Only one thermal effect at 768 K was observed on DSC curve for the sample with mole fraction x(DyCl₃) = 0.250 (Fig. 1b). It corresponds to congruent melting of Li₃DyCl₆ compound. The related to this effect molar enthalpy is equal to 51.6 kJ mol⁻¹.

Three thermal effects were observed on the DSC curves for the samples with mole fraction 0.250 < x(DyCl₃) < 1.00 (Fig. 1c). The thermal effect at 606 K corresponds to the solid–solid phase transition of DyCl₃. The enthalpy values related to the effect at 606 K increase with the increasing mole fraction of DyCl₃ (Fig. 3c). The second effect at 674 K (a mean value from experiments) corresponds to Li₃DyCl₆–DyCl₃ eutectic. The eutectic composition x(DyCl₃) = 0.542 ± 0.0139 was determined from the Tammann plot displayed in Fig. 3b. The mixture with eutectic composition melts with enthalpy, Δ_fus H _m, of about 11.03 ± 0.49 kJ mol⁻¹ at temperature 674 K. The effect at the highest temperature corresponds to the liquidus temperature.

On the DSC curves, the overlapping of thermal effects related to the eutectic and liquidus was observed, especially for the samples with a mole fraction near to the composition of eutectic (Fig. 4a). Due to this overlapping, it was impossible to determine enthalpy related to the eutectic, which was necessary for Tammann diagrams construction. Thus, it was necessary to perform deconvolution of the overlapping peaks. This separation was made with CALISTO software included in the Labsys Evo differential scanning calorimeter system. The result of application of the peak separation tool is displayed in Fig. 3b. As a result of peaks separation enthalpy related to the eutectics could be determined and used subsequently in the described above Tammann diagrams construction.

Fig. 4

DSC curve for sample with composition x(DyCl₃) = 0.177. a Thermal effects before peak separation, b thermal effects after peak separation method

All the results of DSC investigations are presented in Table 1, and the complete phase diagram is shown in Fig. 5.

Table 1 Temperature values of thermal effects for all samples of DyCl₃–LiCl binary system

Fig. 5

Phase diagram of the DyCl₃–LiCl binary system. Values in brackets—experimental data from [16]

The determined by us phase diagram of DyCl₃–LiCl binary system is completely different from the one presented in the literature [16]. Although in both cases the existence of Li₃DyCl₆ compound was confirmed, our findings showed that it melts congruently at 768 K, whereas according to the literature data it melts incongruently at 748 K and additionally undergoes a solid–solid phase transition at 743 K. As a consequence of congruent melting of Li₃DyCl₆, two eutectics were found by us, namely LiCl–Li₃DyCl₆ (at x = 0.206 (T _eut = 746 K)) and Li₃DyCl₆–DyCl₃ (at x = 0.542 (T = 674 K)). The literature data [16] show only one, Li₃DyCl₆–DyCl₃ eutectic (at x = 0.515 (T = 721 K)). The composition of this eutectic is the only similarity to our results, but its melting temperature is significantly higher than ours (721 and 674 K, respectively). In addition, we found a solid–solid phase transition of DyCl₃ in agreement with the literature data [19], whereas this transition is absent in the literature phase diagram [16].

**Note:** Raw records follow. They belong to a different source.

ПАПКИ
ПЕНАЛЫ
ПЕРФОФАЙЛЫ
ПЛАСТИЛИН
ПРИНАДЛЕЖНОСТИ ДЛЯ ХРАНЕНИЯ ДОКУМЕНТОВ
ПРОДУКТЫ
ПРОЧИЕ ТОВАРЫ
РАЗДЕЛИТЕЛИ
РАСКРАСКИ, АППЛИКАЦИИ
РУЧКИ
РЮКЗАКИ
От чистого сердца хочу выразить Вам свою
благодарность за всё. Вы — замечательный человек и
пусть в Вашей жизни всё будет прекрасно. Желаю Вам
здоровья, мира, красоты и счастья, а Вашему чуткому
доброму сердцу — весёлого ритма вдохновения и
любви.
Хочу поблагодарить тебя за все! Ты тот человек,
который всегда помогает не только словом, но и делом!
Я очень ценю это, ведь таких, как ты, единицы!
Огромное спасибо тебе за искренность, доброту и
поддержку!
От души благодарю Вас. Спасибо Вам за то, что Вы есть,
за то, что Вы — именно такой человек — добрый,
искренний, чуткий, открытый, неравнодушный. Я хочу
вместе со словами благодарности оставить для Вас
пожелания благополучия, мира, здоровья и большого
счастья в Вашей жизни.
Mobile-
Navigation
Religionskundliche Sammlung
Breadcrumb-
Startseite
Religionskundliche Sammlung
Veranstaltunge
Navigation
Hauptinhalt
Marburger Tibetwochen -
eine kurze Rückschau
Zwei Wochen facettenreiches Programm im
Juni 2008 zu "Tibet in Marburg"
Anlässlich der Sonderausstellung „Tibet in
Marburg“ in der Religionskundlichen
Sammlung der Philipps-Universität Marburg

The DyCl₃–LiCl system is characterized by the existence of Li₃DyCl₆ compound. The electrical conductivity of Li₃DyCl₆ was also measured in the liquid and solid phase. It was found to be a solid electrolyte with a high electrical conductivity at about room temperature.

Conclusions

1. 1.

   The complete DyCl₃–LiCl phase diagram shows the existence of Li₃DyCl₆ compound that melts congruently at 768 K with enthalpy of 51.6 kJ mol⁻¹.

2. 2.

   Tammann diagram is an important outcome for the theory of phase diagram. It predicts, through application of the lever rule, the variation of the enthalpy associated with the first-order transformation as a function of concentration. Regrettably, this plot is seldom used or merely overlooked, although it provides valuable information.

3. 3.

   Tammann diagrams construction allows to precisely determine the composition of eutectics existing in the system.

4. 4.

   The composition and temperature of eutectics were determined as x(DyCl₃) = 0.206; T _eut = 746 K and x(DyCl₃) = 0.542; T _eut = 674 K.